Неужели никто из этих людей, моих собратьев-постояльцев, не слышал снаружи того, что слышала я? Может, это явление открылось лишь моим ушам? Или каждый, оставшись наедине с собой в номере, старался убедить себя, что ничего не слышит, что рев и бормотание в ушах вызваны переутомлением и недосыпом? Меня так и подмывало постучаться к кому-нибудь, но я не стала.
Наконец – ибо коридоры образовывали огромный квадрат, и я обошла весь этаж – я снова оказалась у дверей своего номера, вошла и обнаружила, что свечи горят, как и прежде. Долгое время я сидела, прислушиваясь к звукам, которые обратили в хаос мое жалкое расследование; наконец они утихли, я задула свечи и легла спать.
Утром мой друг, помощник управляющего, сказал, что накануне ночью не слышал никакого шума на улице. Расспросив тех сотрудников, которые были на дежурстве (ибо в большом отеле кто-то всегда дежурит, независимо от того, насколько поздний час), мы обнаружили коридорного, вышедшего покурить почти в то же время, когда я покинула свой номер. Он сказал, что снаружи было тихо – за пять минут или около того, пока он стоял там с трубкой, мимо проехали повозка и грузовик, прошли один-два пешехода; только и всего.
Я выразила благодарность помощнику управляющего и уже собиралась уходить, когда он с некоторым смущением упомянул, что прошлой ночью произошло таинственное происшествие, связанное с четырнадцатым этажом: неизвестный человек, по его словам, позвонил на стойку администратора по телефону и пожаловался на необъяснимые огни, которые, как настаивал звонивший, плавали по комнате. Номер, по словам звонившей (а это была дама), находился на четырнадцатом этаже. Я сказала помощнику управляющего, что очень сомневаюсь в его словах, если только на четырнадцатом этаже не было – а у меня не было причин так думать – больше одного телефона. Поскольку этот единственный телефон находился в коридоре не более чем в полудюжине шагов от моей двери, а я сплю чутко и в любом случае бодрствовала большую часть ночи, казалось маловероятным, что кто-то мог позвонить администратору без моего ведома.

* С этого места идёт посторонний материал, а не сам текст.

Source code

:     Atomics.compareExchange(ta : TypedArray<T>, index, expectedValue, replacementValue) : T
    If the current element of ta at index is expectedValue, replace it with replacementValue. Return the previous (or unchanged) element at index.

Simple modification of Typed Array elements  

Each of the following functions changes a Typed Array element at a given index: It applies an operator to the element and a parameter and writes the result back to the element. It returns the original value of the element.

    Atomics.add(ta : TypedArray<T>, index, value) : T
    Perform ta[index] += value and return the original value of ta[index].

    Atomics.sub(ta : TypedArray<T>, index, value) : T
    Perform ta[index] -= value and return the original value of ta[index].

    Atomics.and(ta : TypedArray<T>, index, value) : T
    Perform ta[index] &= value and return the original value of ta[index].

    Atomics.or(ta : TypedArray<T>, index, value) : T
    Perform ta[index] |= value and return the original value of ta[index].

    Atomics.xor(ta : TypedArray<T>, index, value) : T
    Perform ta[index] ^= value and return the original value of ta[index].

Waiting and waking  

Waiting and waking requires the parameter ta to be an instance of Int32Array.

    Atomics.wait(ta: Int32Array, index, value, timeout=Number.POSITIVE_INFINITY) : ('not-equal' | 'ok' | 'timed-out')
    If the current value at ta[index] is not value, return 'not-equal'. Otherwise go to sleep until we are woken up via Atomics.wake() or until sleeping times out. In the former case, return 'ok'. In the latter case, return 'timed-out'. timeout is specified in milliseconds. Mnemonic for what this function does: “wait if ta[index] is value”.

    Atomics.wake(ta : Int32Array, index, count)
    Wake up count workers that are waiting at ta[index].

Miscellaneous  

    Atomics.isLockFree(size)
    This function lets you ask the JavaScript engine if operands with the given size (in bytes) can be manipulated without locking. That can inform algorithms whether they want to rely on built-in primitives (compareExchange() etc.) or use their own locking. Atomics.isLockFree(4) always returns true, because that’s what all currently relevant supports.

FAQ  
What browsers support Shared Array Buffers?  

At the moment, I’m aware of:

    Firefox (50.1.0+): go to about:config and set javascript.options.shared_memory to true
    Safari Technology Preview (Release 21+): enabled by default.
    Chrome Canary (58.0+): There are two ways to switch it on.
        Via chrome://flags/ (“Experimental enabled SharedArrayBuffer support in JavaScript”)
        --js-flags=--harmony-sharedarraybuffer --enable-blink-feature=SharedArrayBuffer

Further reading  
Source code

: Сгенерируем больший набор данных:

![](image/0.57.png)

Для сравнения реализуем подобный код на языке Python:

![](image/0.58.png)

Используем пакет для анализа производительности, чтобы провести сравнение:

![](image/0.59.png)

Однако мой друг настаивал на том, что звонок был и все случилось именно так, как он описал; он также объяснил, что отправил коридорного в комнату, номер которой дала звонившая, и что коридорный постучал, но ответа не последовало. Он составил записку на память, касающуюся этого события. Я проверила и обнаружила, что звонок был сделан в то самое время, когда я сражалась с окном, и что указанный номер комнаты был моим собственным.